Some messy code shows this very well:
KL divergence and vMF sampling
Since everything is probabilistic, to decode an input with the decoder we need to be able to sample from the latent space. Also, to backprogate the loss and update the distribution parameters (all the guides I was mentioning should have explained to you how the reparametrization trick helps with this) we need the reparametrization trick to make sure we can actually differentiate with respect to the distribution parameters. The paper deals with both of these issues nicely. The main component of the vMF sampling corresponds to acceptance rejection sampling with a clever reparametrization trick you can see highlighted below:
Although the specifics are somewhat painful, we sought to see if we could play around with the sampling implemented in the paper. Was there perhaps a better sampling method?

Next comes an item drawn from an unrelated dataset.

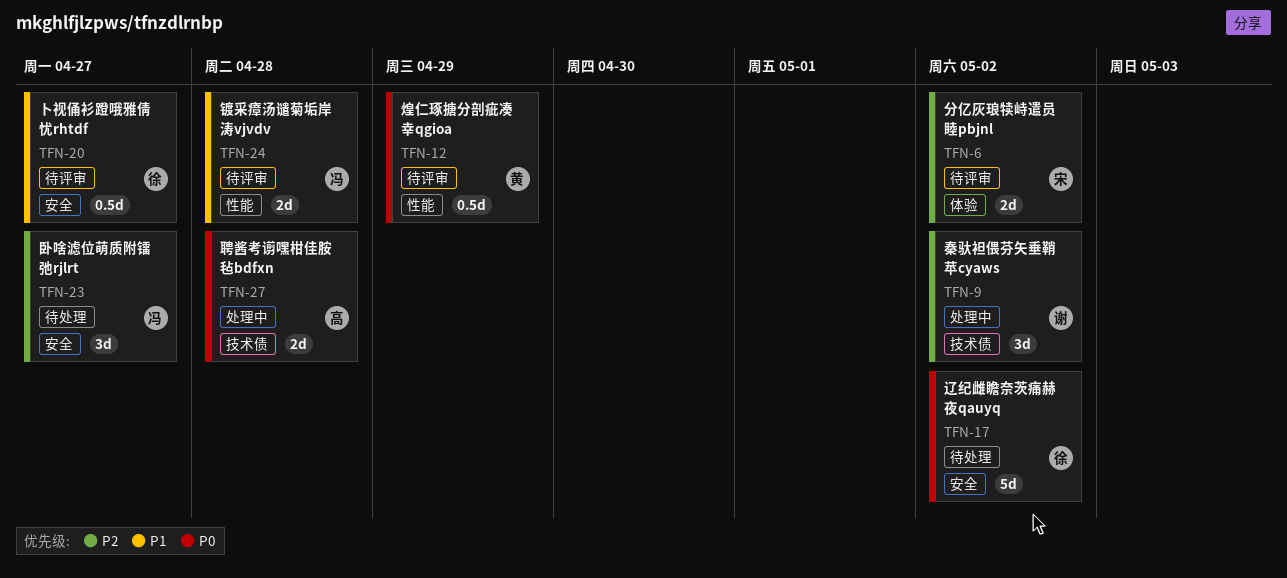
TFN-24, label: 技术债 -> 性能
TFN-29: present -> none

Would it impact performance?
Modifying the sampling mechanism from the original paper
So, we looked into how we could modify the acceptance rejection sampling to something else. This was really more to get a sense of the code and to implement a sampler rather than because some theoretical insights might have suggested a better sampler could improve the H-VAEs performance. You can see below the exact sampling algorithm we decided to implement (the Metropolis-Hastings algorithm) which basically amounts to just changing the ratio used to reject samples.

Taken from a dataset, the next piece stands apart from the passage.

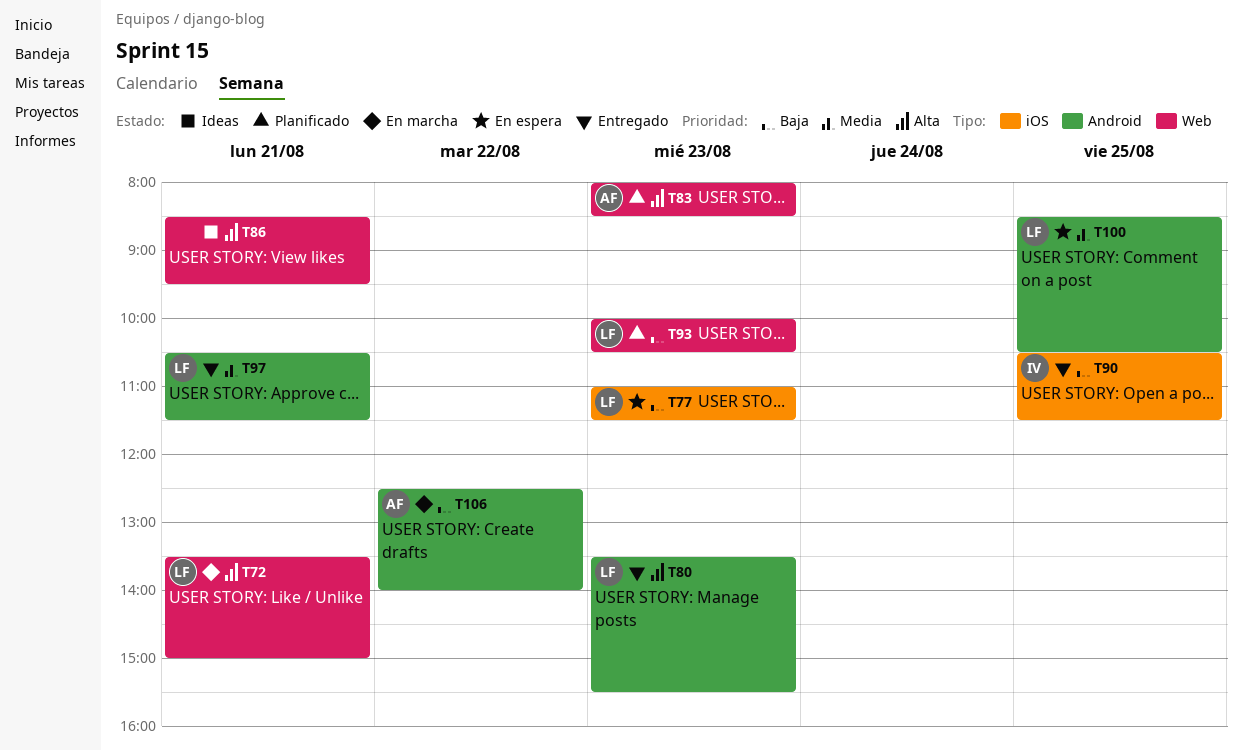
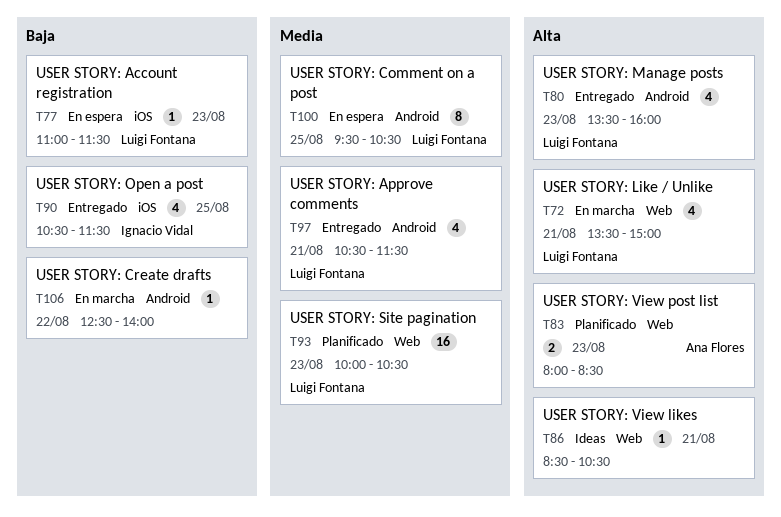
T80, ends: 15:30 -> 16:00
T86, ends: 09:30 -> 10:30
T93, priority: Baja -> Media
T100, begins: 08:30 -> 09:30
T106, owner: Ana Flores -> none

It was fun to be able to code this and to see if there was any real impact on performance/how the samplers differed. We can actually compare the new sampling without all the VAE around it. Let’s take the sampling of the vMF we saw previously and compare it to the HM sampler. We can see that the HM is slightly more exploratory with a distribution that seems to be more spread out for a same value of \(\kappa\).
MNIST reconstruction
(Yes, we’re still using MNIST for experiments, even in 2023…). The final thing we wanted to test was to see if this modified sampling actually had any impact on this H-VAEs performance. To test this, we take the one and only OG MNIST dataset. The experiment solely consists in running the training of the H-VAE on MNIST and then looking at the training and testing performance when we use either sampler. Long story short, there’s no real training or testing loss performance. This was kind of to be expected since we did not change the sampler substantially but, intuitively, if you’re able to sample better from the posterior distribution your performance shoult get better.
Visualizing the latent space
Finally, for some cool visuals, it’s always nice to look at the latent space. In this case, we can look at how the various MNIST digits are distributed across the hypersphere and how digits that resemble each other lie closer in the latent space.